Да уж нашёл бы, к чему… Мы были зеркальными противоположностями с самого начала. С первой
Вольно или невольно я тянул детвору назад, к своим допотопным святыням — к идеалам так и не развившегося гуманизма, в пасторальное, вечно хрупкое, сомнительно жизнеспособное и оттого вряд ли осуществимое царство верховенства духа. И, конечно, свободы — свободы от всего, на чём полагалось произрасти миру, которого желал Тим.
А он вырос в стране, истерично отрекшейся от вековечных розовых очков, и делал ставку на настоящее — на то, что можно потрогать, пихнуть за пазуху, закинуть в брюхо. Лес этому способствовал, и парень слишком быстро взрослел, день за днём постигая непреложное здесь: выживет смелый и дееспособный. Эволюция — это слишком долго. Мы наш, мы новый надо строить иначе: волей, а не помыслами, делом, а не речами.
Я предпочёл старый добрый карандаш, а винтовка досталась ему.
Моей армией оставались музы и тени великих предшественников, Тима манил культ силы и правоты, культ насилия, культ иерархии… Казнив Шивариху, как опостылевший образ былого и вечного, спалив вместе с ней описание будущего, он обязан был доделать начатое и устранить непосредственно проводника из жалкого прошлого в такое же убогое грядущее.
Что, собственно, и огласил перед экзекуцией. Просто, стоя под дулом, я не успел отцедить из поноса главное. Единственное, что нас действительно роднило в тот миг — жажда Лёльки. В которой оба боялись признаться до самого конца — до первой её капли крови…

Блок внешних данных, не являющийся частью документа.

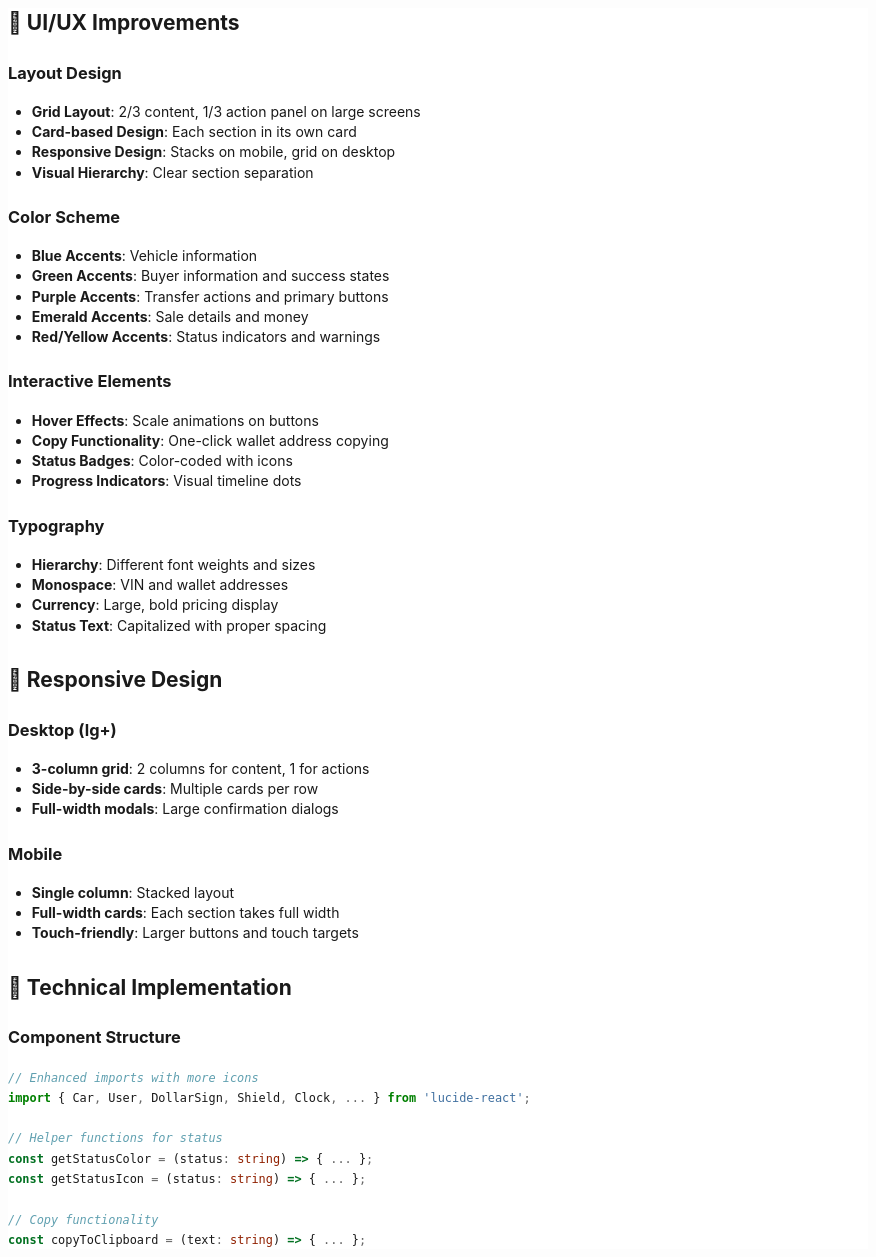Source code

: ## 🎨 UI/UX Improvements

### **Layout Design**
- **Grid Layout**: 2/3 content, 1/3 action panel on large screens
- **Card-based Design**: Each section in its own card
- **Responsive Design**: Stacks on mobile, grid on desktop
- **Visual Hierarchy**: Clear section separation

### **Color Scheme**
- **Blue Accents**: Vehicle information
- **Green Accents**: Buyer information and success states
- **Purple Accents**: Transfer actions and primary buttons
- **Emerald Accents**: Sale details and money
- **Red/Yellow Accents**: Status indicators and warnings

### **Interactive Elements**
- **Hover Effects**: Scale animations on buttons
- **Copy Functionality**: One-click wallet address copying
- **Status Badges**: Color-coded with icons
- **Progress Indicators**: Visual timeline dots

### **Typography**
- **Hierarchy**: Different font weights and sizes
- **Monospace**: VIN and wallet addresses
- **Currency**: Large, bold pricing display
- **Status Text**: Capitalized with proper spacing

## 📱 Responsive Design

### **Desktop (lg+)**
- **3-column grid**: 2 columns for content, 1 for actions
- **Side-by-side cards**: Multiple cards per row
- **Full-width modals**: Large confirmation dialogs

### **Mobile**
- **Single column**: Stacked layout
- **Full-width cards**: Each section takes full width
- **Touch-friendly**: Larger buttons and touch targets

## 🔧 Technical Implementation

### **Component Structure**
```typescript
// Enhanced imports with more icons
import { Car, User, DollarSign, Shield, Clock, ... } from 'lucide-react';

// Helper functions for status
const getStatusColor = (status: string) => { ... };
const getStatusIcon = (status: string) => { ... };

// Copy functionality
const copyToClipboard = (text: string) => { ... };
```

Конечно же, та попойка была рубежной. И, отослав Тимку, Лёлька лишь отсрочила развязку. С меня, недотёпы, хватило того, что соперник ушёл. Я не праздновал победы, но жал её плоды. А он всего лишь взял таймаут: подготовиться, вернуться и покончить с этими качелями раз и навсегда.
Тима, Тима, Тима… Глупый ты дурак! Не бывает только чёрного и только белого, и ты не белый, и я не чёрный, и уж тем более не наоборот… Вот только надеяться на то, что всё кончилось, по меньшей мере, наивно. Он вряд ли сдастся. И отречётся вряд ли. Он придёт в себя и снова пойдёт по следу. Да он и теперь, небось, уже где-нибудь недалеко: затаился и ждёт. Чего? Пока выхожу Лёльку. Чтобы выйти из леса ещё раз и уже ничего не объяснять. Винтовка не карандаш, она диктует лишь то, что умеет и привыкла.
Вряд ли тот патрон был у него последним. И я не мишень лишь до поры…
Боже, ну как же страшно!
Да не за себя, не за себя, дьявол бы вас всех — за вас! Я не верю, что Тимка пойдёт и отыщет подходящую осину — не тот заквас… С Лёлькой или без, он вернётся к своему послушному народцу и примется вершить его судьбу. Пинками и прикладом. Потом захватит од. Он — захватит!.. И поверит, что бог. А Егорка — младенец-иисус. И придёт время — Тимка отправит его на крест. Чтобы научить своих дураков молиться… Ибо большие свершения требуют и больших жертв. Господи… Всё только ещё начинается.